» Aim of the task
Each line from the one containing "Initial Certification: 26 June 2014" through the end of the data must be retyped exactly, and no other line.

====

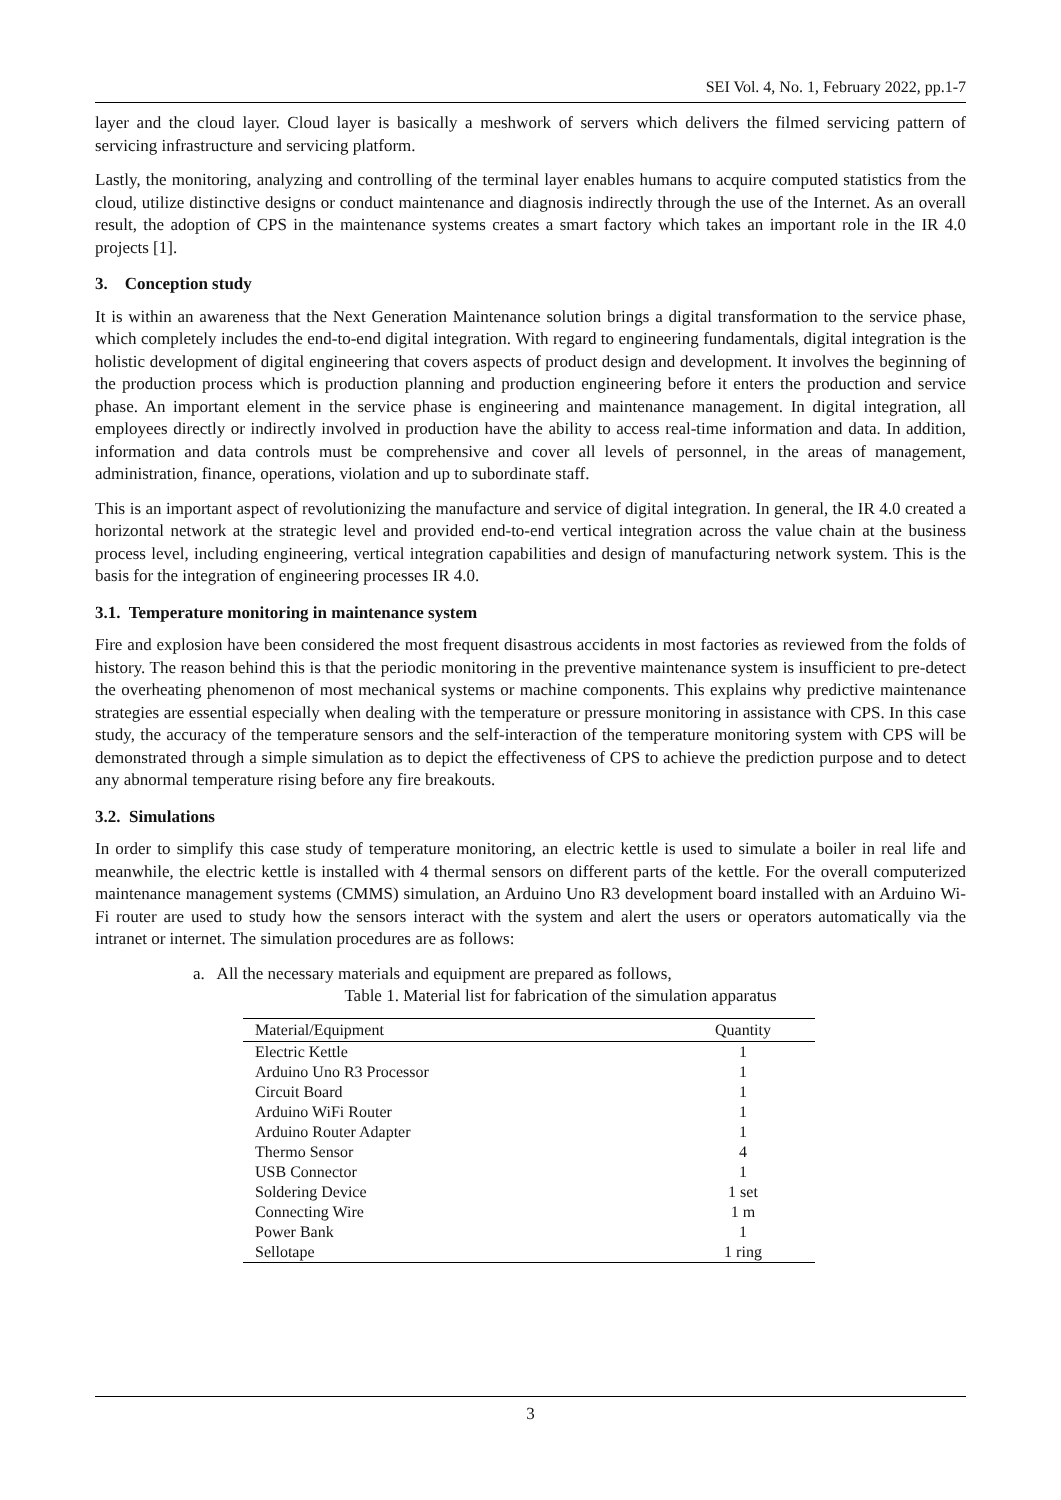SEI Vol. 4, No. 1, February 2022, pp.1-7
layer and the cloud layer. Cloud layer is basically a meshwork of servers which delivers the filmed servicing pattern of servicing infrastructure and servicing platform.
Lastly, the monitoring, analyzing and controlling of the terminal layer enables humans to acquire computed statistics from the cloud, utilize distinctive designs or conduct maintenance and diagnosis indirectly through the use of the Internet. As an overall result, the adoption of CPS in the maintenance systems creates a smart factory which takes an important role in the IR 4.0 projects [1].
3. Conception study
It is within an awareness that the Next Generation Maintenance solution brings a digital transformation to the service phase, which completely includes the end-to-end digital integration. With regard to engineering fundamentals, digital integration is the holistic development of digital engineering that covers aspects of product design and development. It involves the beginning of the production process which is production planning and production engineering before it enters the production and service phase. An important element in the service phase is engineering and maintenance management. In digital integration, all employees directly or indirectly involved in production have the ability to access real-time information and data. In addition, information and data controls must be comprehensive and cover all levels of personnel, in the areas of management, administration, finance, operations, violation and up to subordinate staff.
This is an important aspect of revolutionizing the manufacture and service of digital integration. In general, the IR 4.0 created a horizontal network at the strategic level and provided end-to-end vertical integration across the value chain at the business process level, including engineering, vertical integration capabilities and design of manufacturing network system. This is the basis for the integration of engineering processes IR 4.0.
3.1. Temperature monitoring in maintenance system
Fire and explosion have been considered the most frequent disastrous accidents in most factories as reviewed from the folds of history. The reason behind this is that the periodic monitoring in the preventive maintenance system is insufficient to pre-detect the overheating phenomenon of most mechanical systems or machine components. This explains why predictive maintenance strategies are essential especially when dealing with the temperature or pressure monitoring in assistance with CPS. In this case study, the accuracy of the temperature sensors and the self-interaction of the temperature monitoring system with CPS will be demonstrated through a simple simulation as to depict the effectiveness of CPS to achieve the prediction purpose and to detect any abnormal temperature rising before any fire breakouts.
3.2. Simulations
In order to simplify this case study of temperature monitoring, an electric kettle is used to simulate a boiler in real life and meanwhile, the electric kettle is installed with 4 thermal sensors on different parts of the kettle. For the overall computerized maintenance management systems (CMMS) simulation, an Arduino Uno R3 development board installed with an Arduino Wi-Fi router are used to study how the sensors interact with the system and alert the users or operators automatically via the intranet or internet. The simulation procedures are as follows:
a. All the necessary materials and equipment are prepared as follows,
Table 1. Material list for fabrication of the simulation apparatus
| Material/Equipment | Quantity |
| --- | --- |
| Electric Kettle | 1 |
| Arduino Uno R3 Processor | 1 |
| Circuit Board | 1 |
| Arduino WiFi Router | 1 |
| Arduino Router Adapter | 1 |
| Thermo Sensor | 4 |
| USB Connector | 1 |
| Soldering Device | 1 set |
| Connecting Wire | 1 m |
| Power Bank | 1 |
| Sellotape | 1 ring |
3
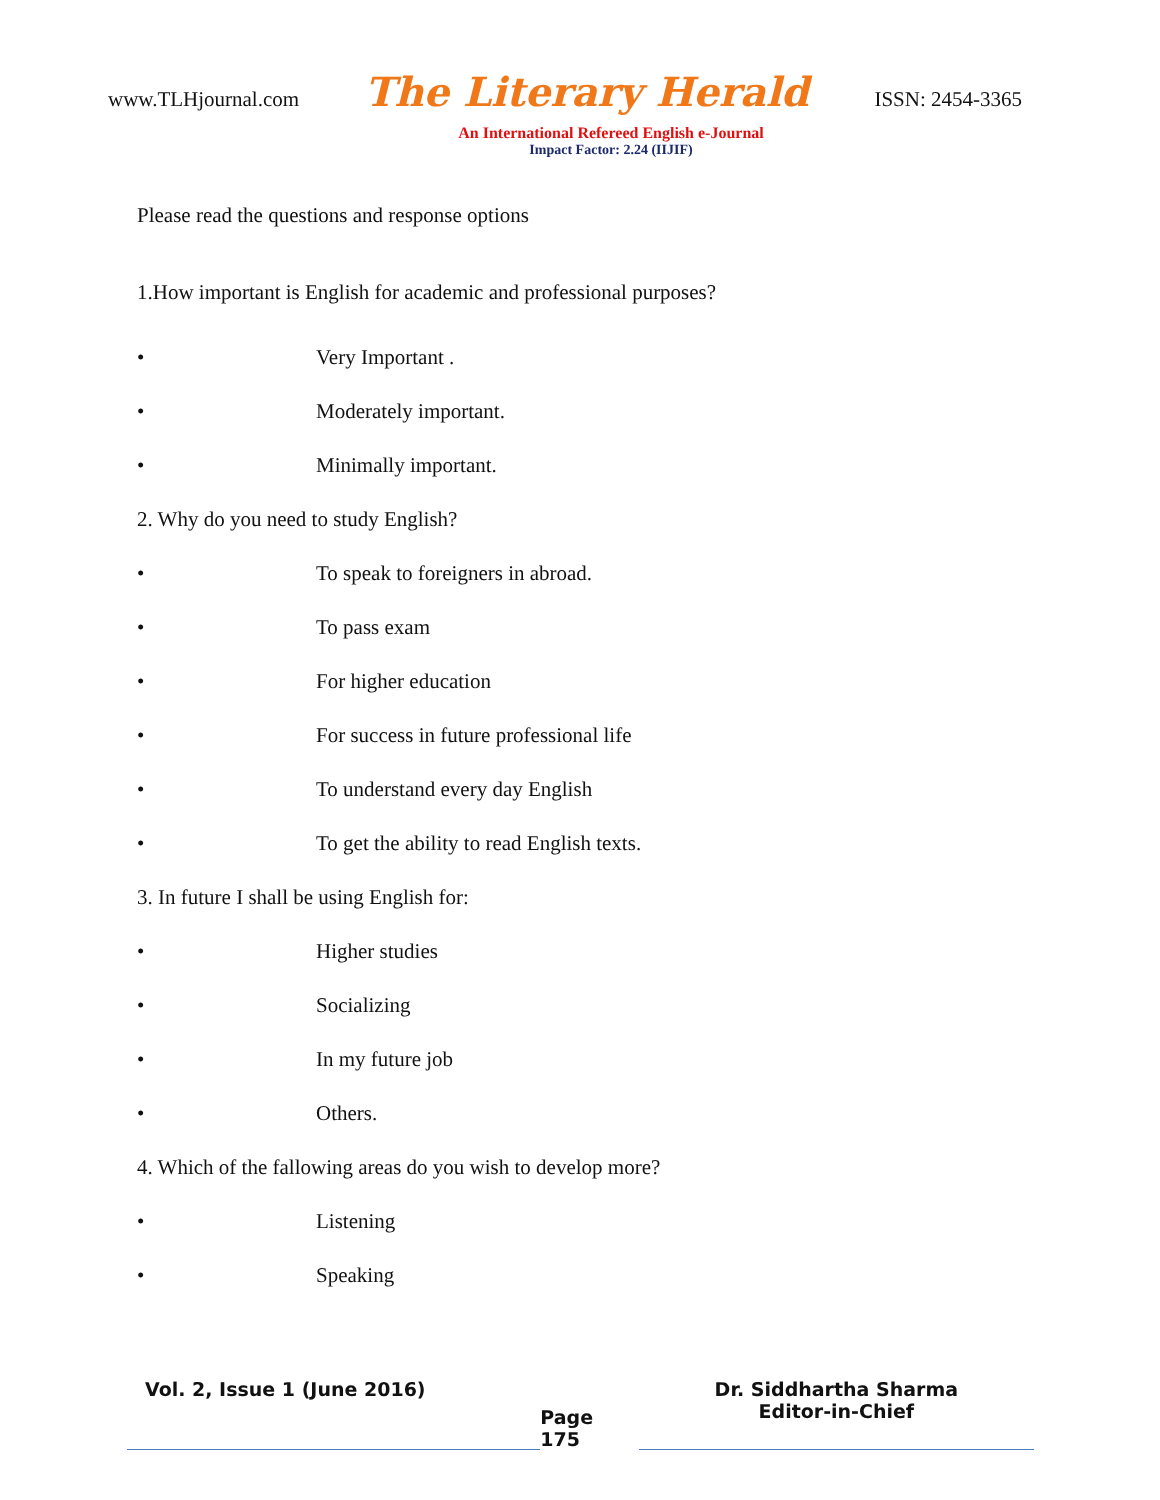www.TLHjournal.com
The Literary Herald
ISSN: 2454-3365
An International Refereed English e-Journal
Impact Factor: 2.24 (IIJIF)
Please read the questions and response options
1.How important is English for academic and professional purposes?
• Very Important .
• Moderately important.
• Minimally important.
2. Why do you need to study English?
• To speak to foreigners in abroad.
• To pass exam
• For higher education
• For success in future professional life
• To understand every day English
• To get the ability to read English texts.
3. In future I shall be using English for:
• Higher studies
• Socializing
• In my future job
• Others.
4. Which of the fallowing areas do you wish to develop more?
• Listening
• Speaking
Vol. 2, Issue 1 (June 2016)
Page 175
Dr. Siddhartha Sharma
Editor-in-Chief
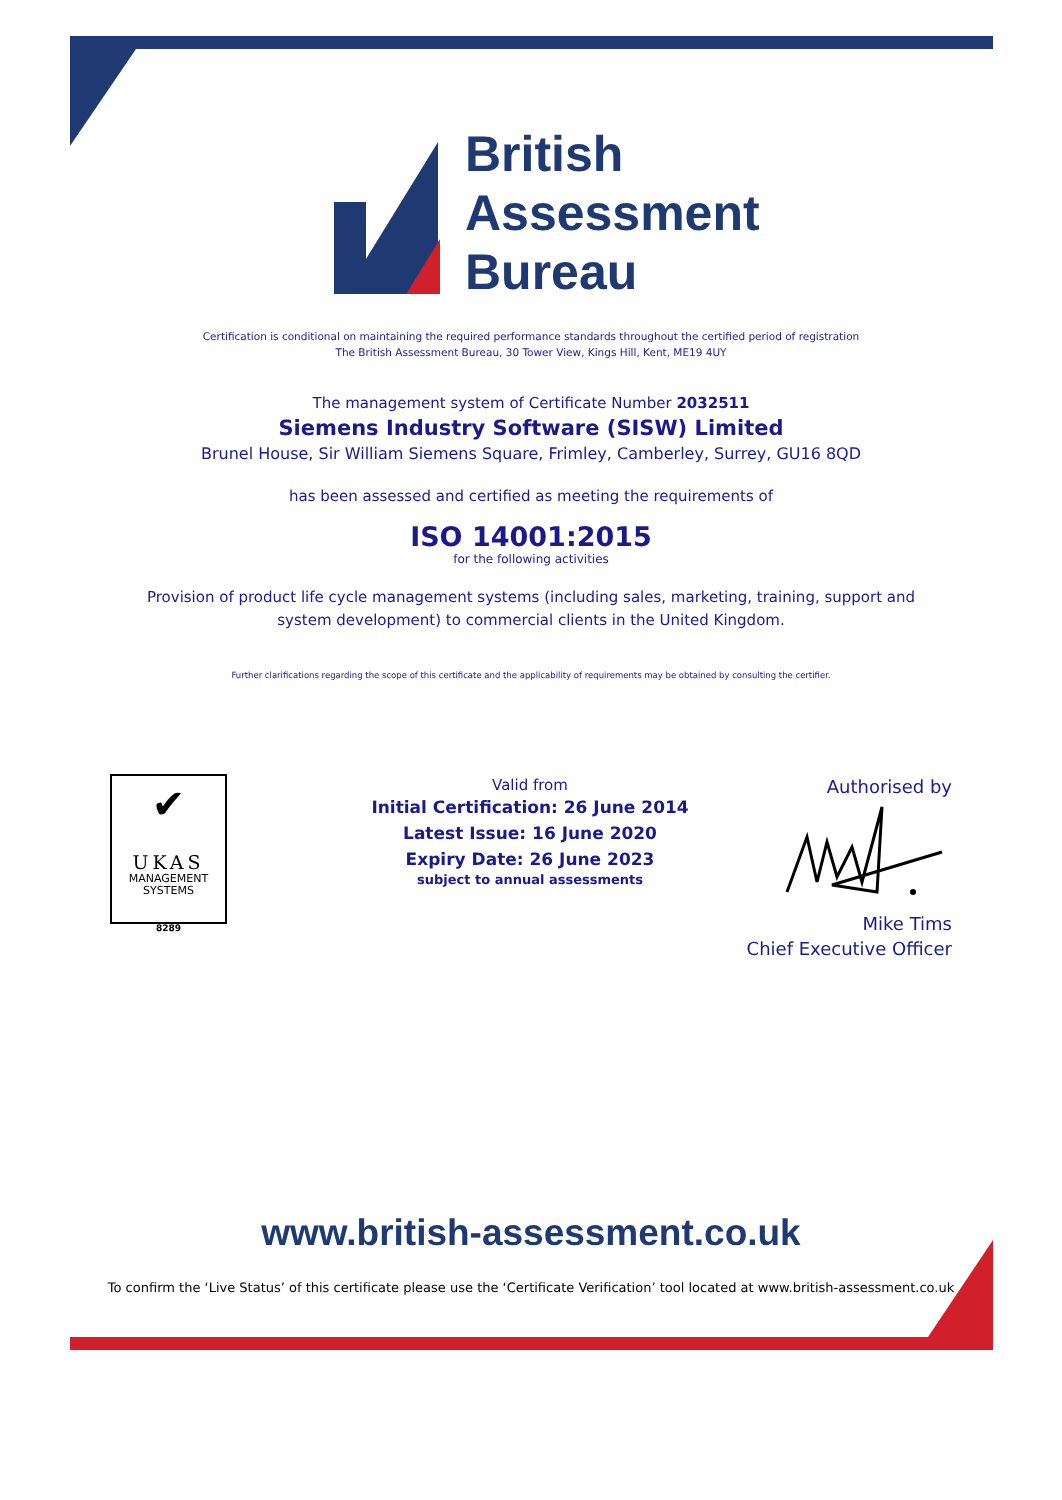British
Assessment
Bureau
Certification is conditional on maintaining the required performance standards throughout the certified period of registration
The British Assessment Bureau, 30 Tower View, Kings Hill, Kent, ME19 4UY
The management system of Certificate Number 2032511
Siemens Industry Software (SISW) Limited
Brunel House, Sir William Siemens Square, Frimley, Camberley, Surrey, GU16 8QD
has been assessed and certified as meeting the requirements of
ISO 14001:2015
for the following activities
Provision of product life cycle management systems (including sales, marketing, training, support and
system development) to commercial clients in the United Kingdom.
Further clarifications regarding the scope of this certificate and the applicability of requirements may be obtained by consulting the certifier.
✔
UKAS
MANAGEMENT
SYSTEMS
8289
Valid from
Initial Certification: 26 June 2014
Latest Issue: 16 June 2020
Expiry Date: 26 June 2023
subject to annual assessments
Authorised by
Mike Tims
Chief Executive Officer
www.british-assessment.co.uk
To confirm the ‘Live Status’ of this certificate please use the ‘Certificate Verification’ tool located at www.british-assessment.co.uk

====

» Solution for this task
Initial Certification: 26 June 2014
Latest Issue: 16 June 2020
Expiry Date: 26 June 2023
subject to annual assessments
Authorised by
Mike Tims
Chief Executive Officer
www.british-assessment.co.uk
To confirm the ‘Live Status’ of this certificate please use the ‘Certificate Verification’ tool located at www.british-assessment.co.uk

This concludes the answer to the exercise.